The problem is, most small businesses have no clue what “GLBA” is, much less how to comply with it. The name alone puts them to sleep. Only a small number of them find their way to George. All the publicity has gone to Sarbanes-Oxley compliance, and all the big companies have consultants to help them deal with SOX. But many businesses that aren’t subject to SOX because they’re private and small are subject to GLBA without knowing it.

And here’s why. GLBA applies to financial institutions. Okay, you think banks. But this is how the Act defines a financial institution:

Under the Federal Trade Commission’s Privacy Rule, a financial institution means “any institution the business of which is engaging in financial activities….

Financial activities include lending money, investing for others, insuring against loss, providing financial advice, or making a market in securities. Entities covered by these provisions… include, but are not limited to, mortgage lenders, “pay day” lenders, finance companies, mortgage brokers, non-bank lenders, account servicers, check cashers, wire transferors, travel agencies operated in connection with financial services, collection agencies, credit counselors, and other financial advisors, tax preparation firms, non-federally insured credit unions, and investment advisors.

Additionally, the Privacy Rule restricts the use and disclosure of nonpublic personal information you obtain from a nonaffiliated financial institution….

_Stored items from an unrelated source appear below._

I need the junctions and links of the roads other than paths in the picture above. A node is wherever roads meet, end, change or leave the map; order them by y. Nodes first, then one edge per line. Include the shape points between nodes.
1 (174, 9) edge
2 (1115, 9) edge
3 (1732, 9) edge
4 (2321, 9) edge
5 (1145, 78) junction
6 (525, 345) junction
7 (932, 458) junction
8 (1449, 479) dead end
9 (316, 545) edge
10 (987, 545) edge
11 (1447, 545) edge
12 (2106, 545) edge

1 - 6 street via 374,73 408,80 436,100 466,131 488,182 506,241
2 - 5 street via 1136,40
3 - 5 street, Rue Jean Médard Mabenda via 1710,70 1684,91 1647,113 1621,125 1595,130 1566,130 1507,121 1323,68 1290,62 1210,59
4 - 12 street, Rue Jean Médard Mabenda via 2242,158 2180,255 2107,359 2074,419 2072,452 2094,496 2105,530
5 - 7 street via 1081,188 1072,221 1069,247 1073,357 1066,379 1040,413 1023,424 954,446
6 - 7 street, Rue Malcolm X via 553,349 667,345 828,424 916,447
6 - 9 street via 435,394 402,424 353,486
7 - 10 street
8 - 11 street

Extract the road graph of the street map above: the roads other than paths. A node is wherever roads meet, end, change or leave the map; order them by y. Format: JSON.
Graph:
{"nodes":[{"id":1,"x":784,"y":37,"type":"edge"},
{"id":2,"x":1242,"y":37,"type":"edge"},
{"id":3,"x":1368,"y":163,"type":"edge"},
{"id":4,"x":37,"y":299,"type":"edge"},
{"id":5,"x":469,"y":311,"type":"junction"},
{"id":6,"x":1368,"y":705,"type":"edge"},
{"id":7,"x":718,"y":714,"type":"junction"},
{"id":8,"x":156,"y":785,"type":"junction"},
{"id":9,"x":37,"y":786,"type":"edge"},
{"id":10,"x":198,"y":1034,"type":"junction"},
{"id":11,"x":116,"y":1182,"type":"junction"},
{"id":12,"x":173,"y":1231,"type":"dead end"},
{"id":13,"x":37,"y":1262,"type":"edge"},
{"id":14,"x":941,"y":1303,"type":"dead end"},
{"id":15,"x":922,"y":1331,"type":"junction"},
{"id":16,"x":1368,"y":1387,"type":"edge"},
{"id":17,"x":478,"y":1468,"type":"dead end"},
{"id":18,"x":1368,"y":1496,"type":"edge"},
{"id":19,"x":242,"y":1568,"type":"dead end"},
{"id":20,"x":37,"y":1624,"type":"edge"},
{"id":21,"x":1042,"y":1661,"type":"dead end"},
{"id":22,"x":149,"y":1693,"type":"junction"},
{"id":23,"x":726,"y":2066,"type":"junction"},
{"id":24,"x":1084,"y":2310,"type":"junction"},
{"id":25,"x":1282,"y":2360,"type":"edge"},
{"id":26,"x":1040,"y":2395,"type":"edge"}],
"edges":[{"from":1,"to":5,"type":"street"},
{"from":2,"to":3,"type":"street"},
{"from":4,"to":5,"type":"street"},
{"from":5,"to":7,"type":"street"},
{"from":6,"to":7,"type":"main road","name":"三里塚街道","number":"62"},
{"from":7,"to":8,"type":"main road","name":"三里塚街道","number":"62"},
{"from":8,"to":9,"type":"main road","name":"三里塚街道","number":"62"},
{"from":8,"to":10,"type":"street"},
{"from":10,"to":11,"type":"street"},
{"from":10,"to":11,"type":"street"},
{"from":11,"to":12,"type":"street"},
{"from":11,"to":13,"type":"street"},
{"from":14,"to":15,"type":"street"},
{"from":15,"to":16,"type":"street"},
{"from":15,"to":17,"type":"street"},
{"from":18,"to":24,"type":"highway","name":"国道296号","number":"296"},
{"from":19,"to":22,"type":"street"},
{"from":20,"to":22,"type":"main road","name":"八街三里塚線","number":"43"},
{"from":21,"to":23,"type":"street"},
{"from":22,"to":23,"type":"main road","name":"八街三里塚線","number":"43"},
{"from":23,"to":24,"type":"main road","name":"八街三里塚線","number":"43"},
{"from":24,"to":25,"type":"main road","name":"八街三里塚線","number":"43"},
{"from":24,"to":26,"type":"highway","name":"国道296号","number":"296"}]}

This is pretty broad. I’m no attorney, but it seems to me almost anyone who keeps customer data can be seen as a financial institution if there are transactions involved. Ironically, even accountants and lawyers fit under these categories.

This law was passed six or seven years ago. And yet companies still don’t have adequate provisions in place to protect customer data. We only hear about the big losses, but for every TriWest or Veterans Administration there are law firms, accounting firms, mortgage brokers and check cashers galore who don’t know how to keep your identity safe when you are their customer.

I find this shocking. How did we put ourselves at risk in this fashion without knowing it?

It happens because we trust the big institutions to have the resources to do things correctly. But we shouldn’t. I never used to shred my bills, but now I try to remember to do so. I faithfully check my credit report to make sure someone isn’t pretending to be me. I shred my expired credit cards, and the ones they send me in the mail that I don’t accept. I’m not a person who lives in fear, I’m not particularly attentive to detail, and yet I feel I must protect myself from what I’ve read is the nightmare of stolen identity. I’ve read stories about people who spent years trying to re-establish their credit, get their jobs back, and put their lives back together after having their identities stolen.

But I’m under no illusion that I’m safe. Not even with George as a friend. Unless I took him with me to every entity that collected my data, and he studied their information architectures, I would never be sure. And I’m certain he doesn’t want to accompany me to many of the places that collect my data. They are very diverse: Pottery Barn, Elizabeth Arden, a mortgage broker whom I won’t name, and several (former) financial advisors. You get the idea: almost EVERYONE collects your data.
Next time you talk to your real estate broker, your accountant, or your payday lender, just for fun ask them if they know about Gramm-Leach-Bliley. When their eyes glaze over, you can start comparing it to Sarbanes-Oxley and talking about secure information architectures. When they’re really deep asleep, you can start telling them about jail time.